Hal sama dikatakan A. Sinaga, warga lainnya. Menurut Sinaga, kenaikan tarif parkir tepi jalan harus dibarengi dengan penataan lokasi parkir. “Tidak hanya sekedar menaikkan tarif. Tapi lokasi yang dijadikan tempat parkir harus ditata baik.”

Selain itu, aparat Dinas Perhubungan, juga harus mampu menertibkan kendaraan yang parkir tidak pada tempatnya atau di area terlarang. “Sekarang ini masih banyak kendaraan parkir di bawah rambu larangan parkir. Ini kan jadi aneh. Petugas jangan lalai, dalam menjalankan fungsinya,” ujarnya.

TANTANGAN

Pengamat kebijakan publik, Laode Jumaidin, mengatakan tarif murah membuat tepi jalan semakin semrawut. “Ini tentu tantangan bagi Jokowi.”

Dari data, terdapat sekitar 415 ruas jalan yang dibolehkan untuk parkir di lima wilayah. Ia meminta agar lokasi parkir liar yang selama ini dikelola preman harus ditertibkan. “Ini akan menjadi persoalan. Tapi kenaikan tarif pasti didukung warga karena berperan mengurangi angka kemacetan.”

Dinas Perhubungan DKI Jakarta menaikkan tarif parkir gedung atau off street. Berdasarkan Pergub Nomor 120 Tahun 2012 tentang Biaya Parkir pada Penyelenggaraan Fasilitas Parkir Untuk Umum, tarif parkir baru tersebut naik hingga 150 persen dari ketentuan sebelumnya.

Di pusat perbelanjaan, hotel, perkantoran, dan apartemen atau kegiatan parkir yang menyatu untuk kendaraan roda empat naik menjadi Rp3 ribu-Rp5 ribu untuk jam pertama dibanding sebelumnya yang hanya Rp1.000-Rp2 ribu. Setiap jam berikutnya, tarif parkir kendaraan roda empat dipatok Rp2 ribu -Rp4 ribu.

Untuk kendaraan roda dua, tarif sebelumnya Rp500 naik menjadi Rp1.000-Rp2 ribu per jam. Tarif untuk kendaraan jenis bus, truk, dan sejenisnya, yang biasanya dikenakan tarif Rp2 ribu -Rp3 ribu untuk jam pertama, kini naik menjadi Rp6 ribu -Rp7 ribu. Setiap jam berikutnya dikenai Rp3 ribu dari sebelumnya sebelumnya Rp2 ribu.

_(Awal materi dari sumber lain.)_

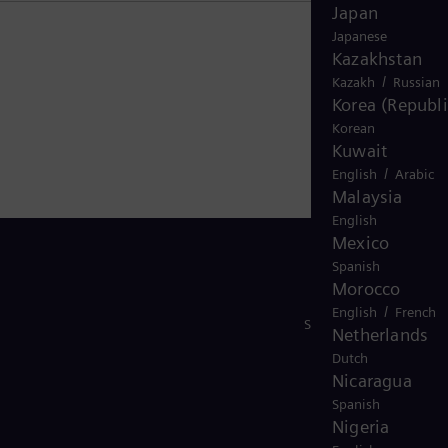
Japan
Japanese
Kazakhstan
/
Kazakh
Russian
Korea (Republi
Korean
Kuwait
/
English
Arabic
Malaysia
English
Mexico
Spanish
Morocco
/
English
French
Stay in Touch
Netherlands
Dutch
Nicaragua
Spanish
Nigeria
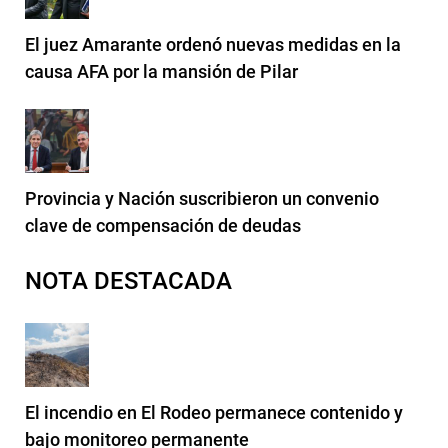
El juez Amarante ordenó nuevas medidas en la
causa AFA por la mansión de Pilar
Provincia y Nación suscribieron un convenio
clave de compensación de deudas
NOTA DESTACADA
El incendio en El Rodeo permanece contenido y
bajo monitoreo permanente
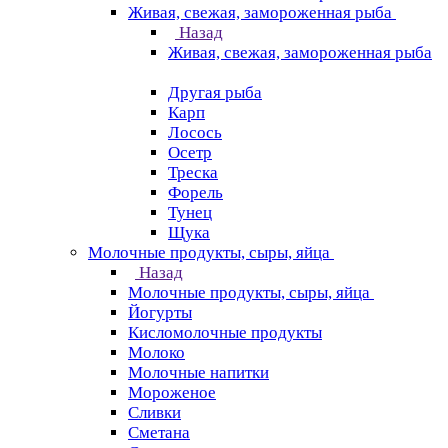
Живая, свежая, замороженная рыба
Назад
Живая, свежая, замороженная рыба
Другая рыба
Карп
Лосось
Осетр
Треска
Форель
Тунец
Щука
Молочные продукты, сыры, яйца
Назад
Молочные продукты, сыры, яйца
Йогурты
Кисломолочные продукты
Молоко
Молочные напитки
Мороженое
Сливки
Сметана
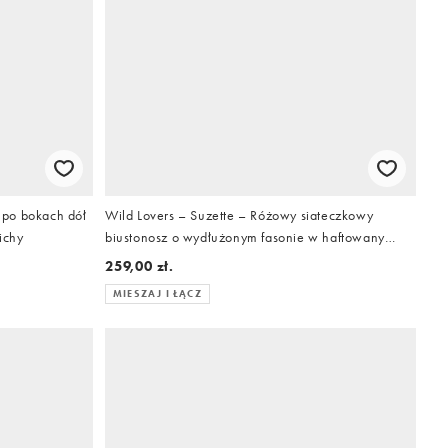
 po bokach dół
Wild Lovers – Suzette – Różowy siateczkowy
ichy
biustonosz o wydłużonym fasonie w haftowany
kwiatowy wzór
259,00 zł.
MIESZAJ I ŁĄCZ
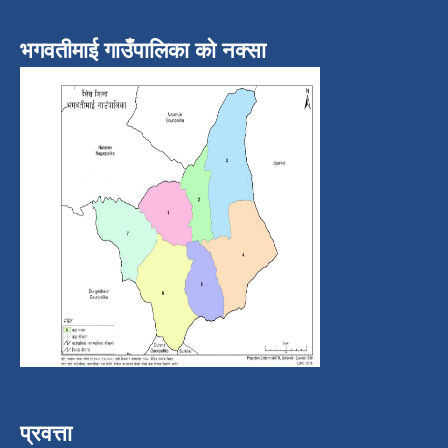
भगवतीमाई गाउँपालिका को नक्सा
प्रवत्ता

Demikian pula di tempat umum, tarif kendaraan roda empat naik menjadi Rp2 ribu -Rp3 ribu untuk jam pertama dari sebelumnya Rp1.000-Rp1.500). Untuk jam berikutnya, setiap mobil akan dikenai tarif Rp2 ribu.
Seiring kenaikan tarif off street, Gubernur Jokowi diharapkan segera menyetujui kenaikan tarif parkir on street yang diusulkan Rp8000/jam untuk kendaraan roda empat. (john)

  • harry

    yang penting itu aparatnya di benerin dulu brow kalo dah bener gak bakalan orang parkir sembarangan lagi!